*WORK REQUEST*
Every line below that mentions the word "down" should be copied out.

*RECORDED INFORMATION*

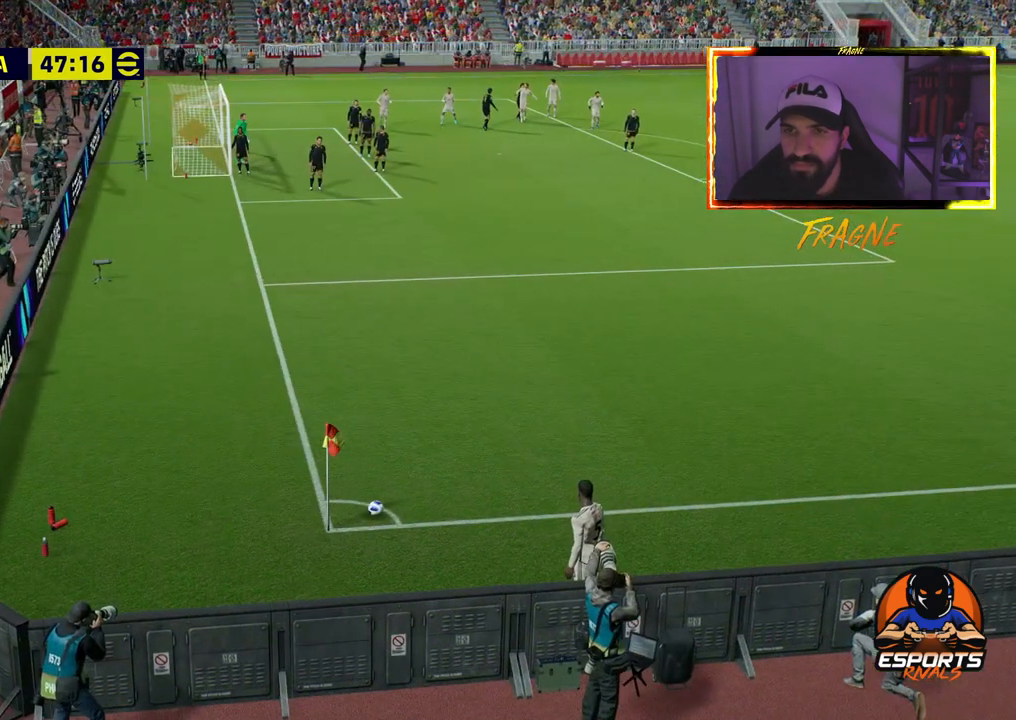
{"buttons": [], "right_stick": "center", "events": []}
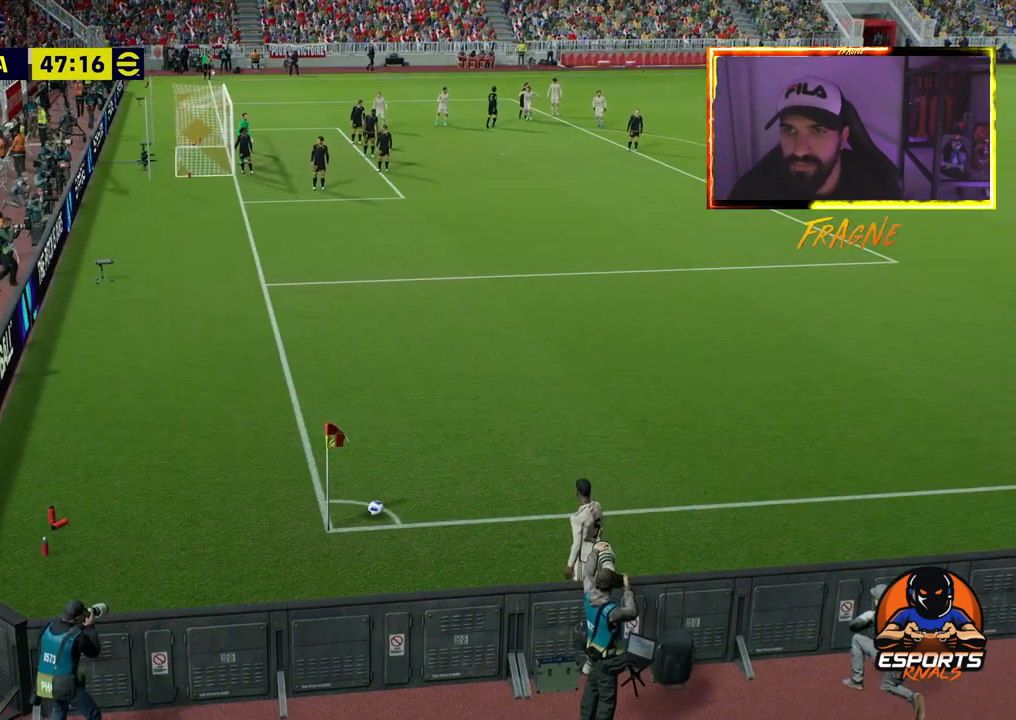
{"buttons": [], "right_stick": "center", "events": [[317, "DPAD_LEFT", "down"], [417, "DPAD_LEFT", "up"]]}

==

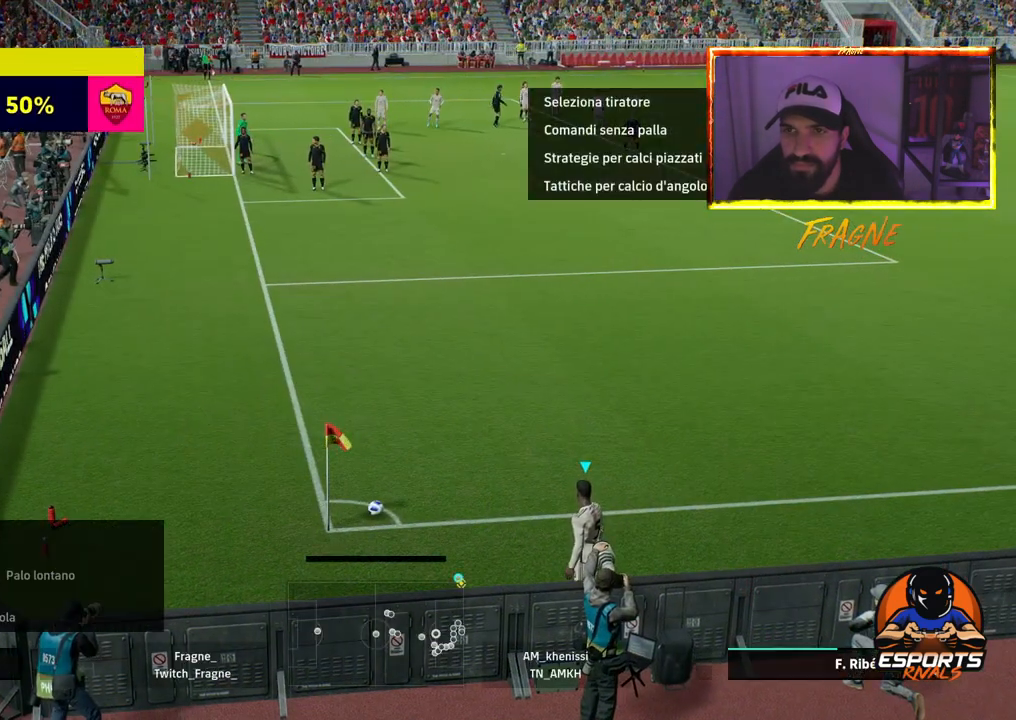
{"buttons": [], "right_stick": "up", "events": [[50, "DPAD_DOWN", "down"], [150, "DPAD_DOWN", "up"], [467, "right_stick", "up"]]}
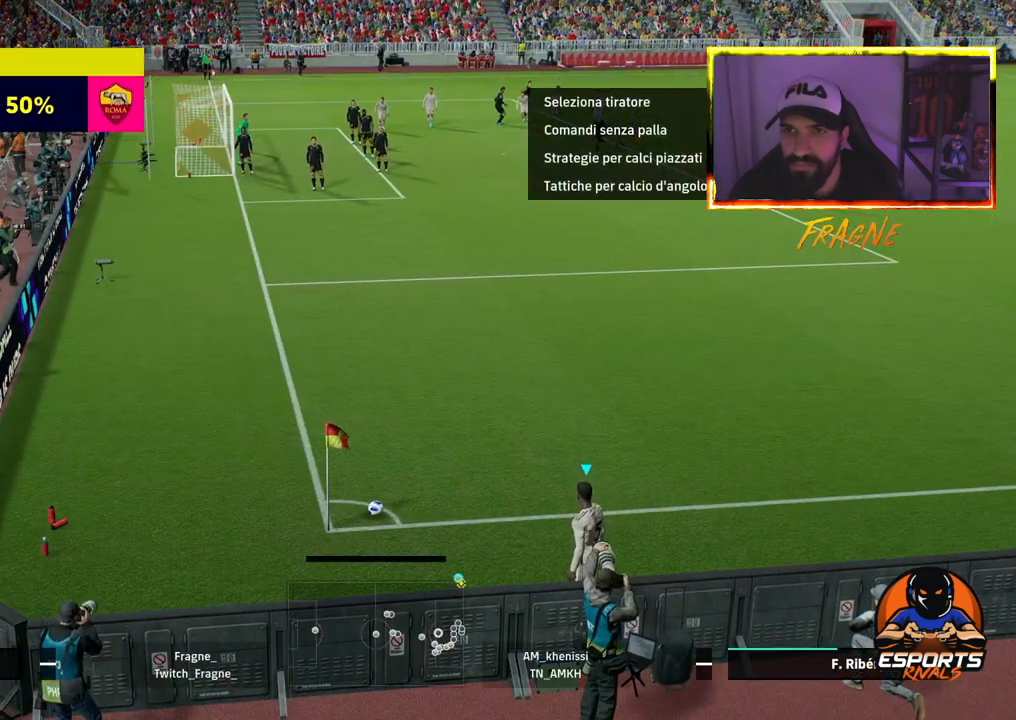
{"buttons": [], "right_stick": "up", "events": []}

---

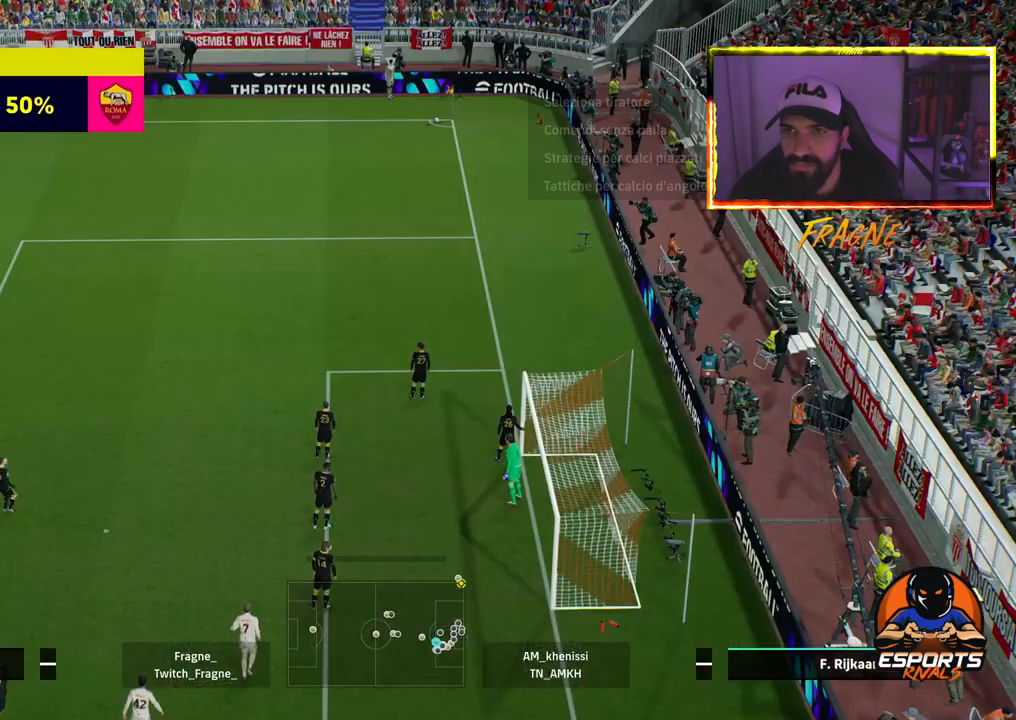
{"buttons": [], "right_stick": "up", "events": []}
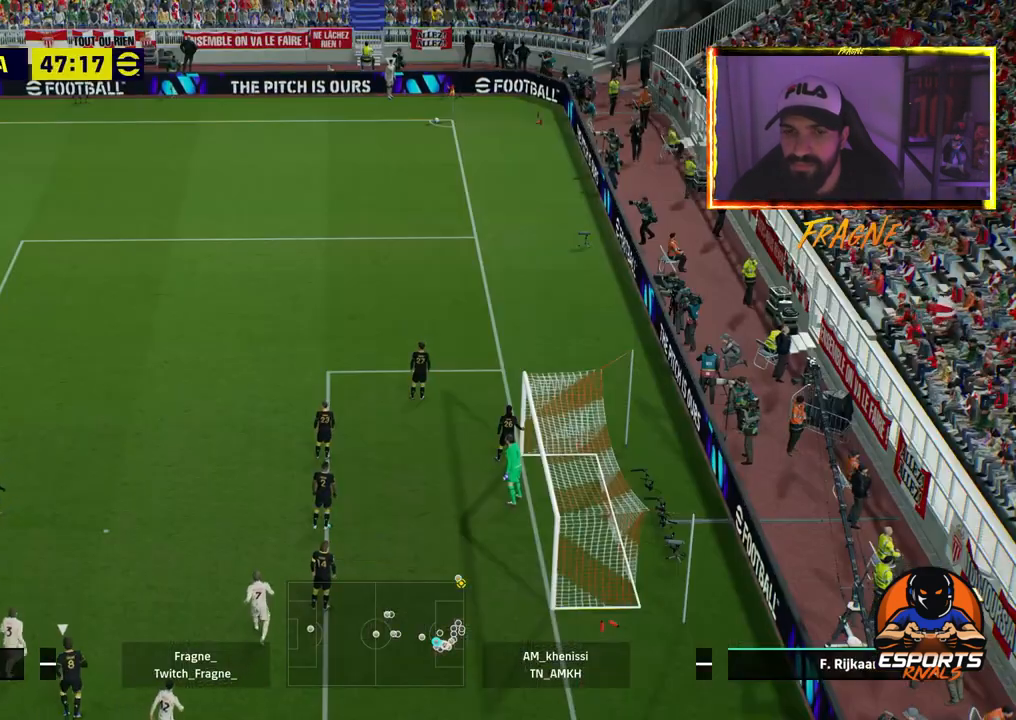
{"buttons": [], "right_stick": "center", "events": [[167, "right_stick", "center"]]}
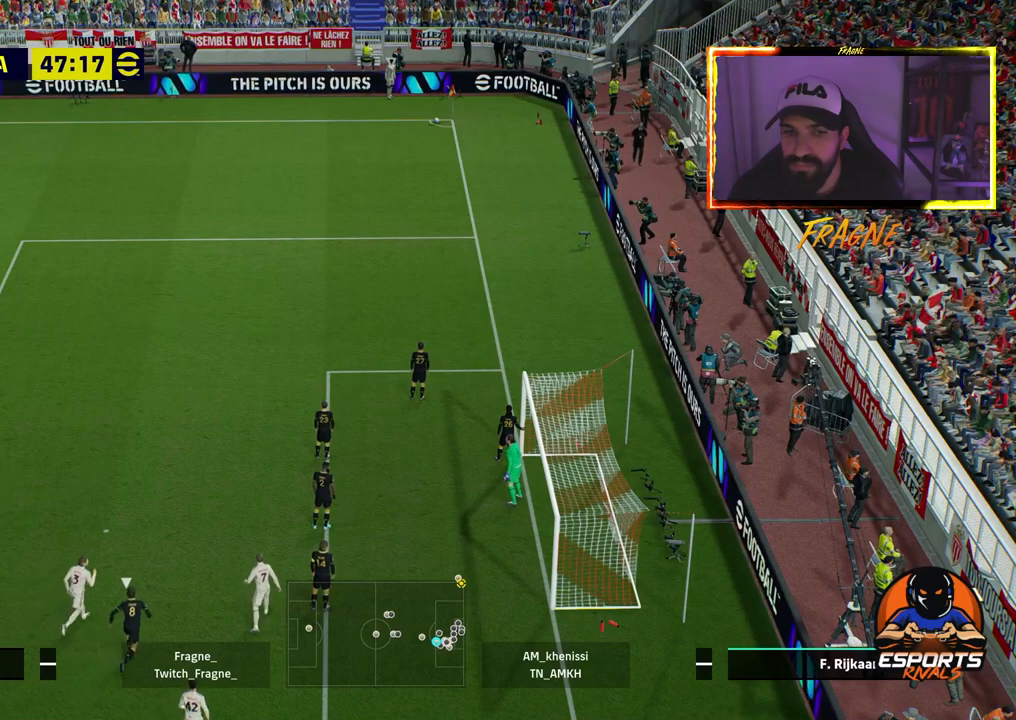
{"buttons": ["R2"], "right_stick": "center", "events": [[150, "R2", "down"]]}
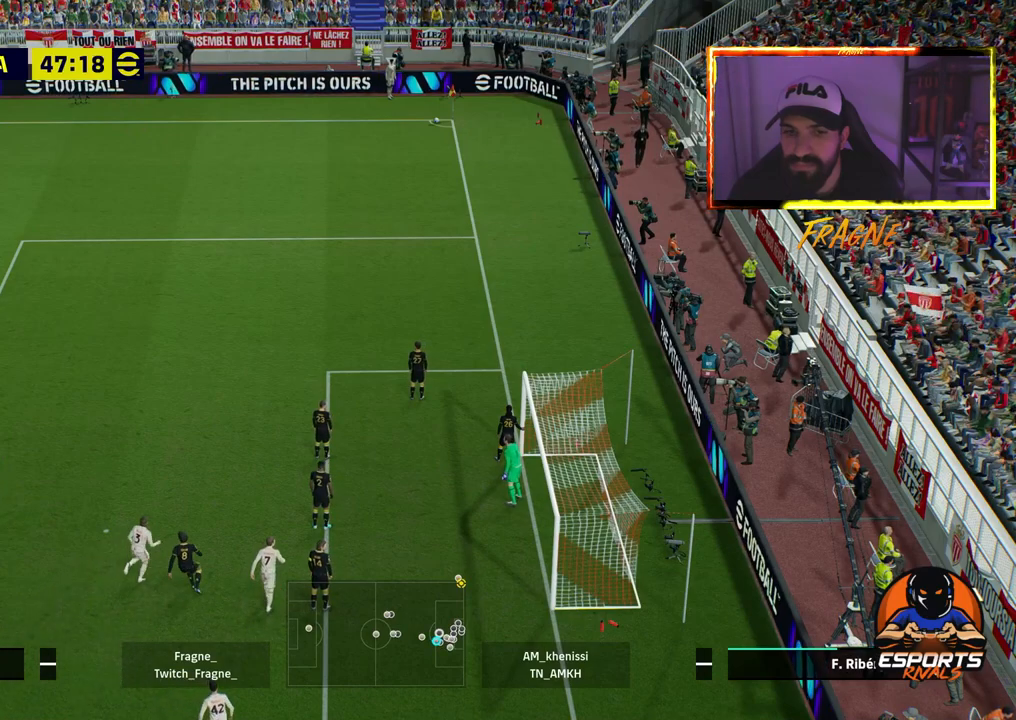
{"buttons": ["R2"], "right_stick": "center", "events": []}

*OUTPUT OF THE EXERCISE*
{"buttons": [], "right_stick": "center", "events": [[317, "DPAD_LEFT", "down"], [417, "DPAD_LEFT", "up"]]}
{"buttons": [], "right_stick": "up", "events": [[50, "DPAD_DOWN", "down"], [150, "DPAD_DOWN", "up"], [467, "right_stick", "up"]]}
{"buttons": ["R2"], "right_stick": "center", "events": [[150, "R2", "down"]]}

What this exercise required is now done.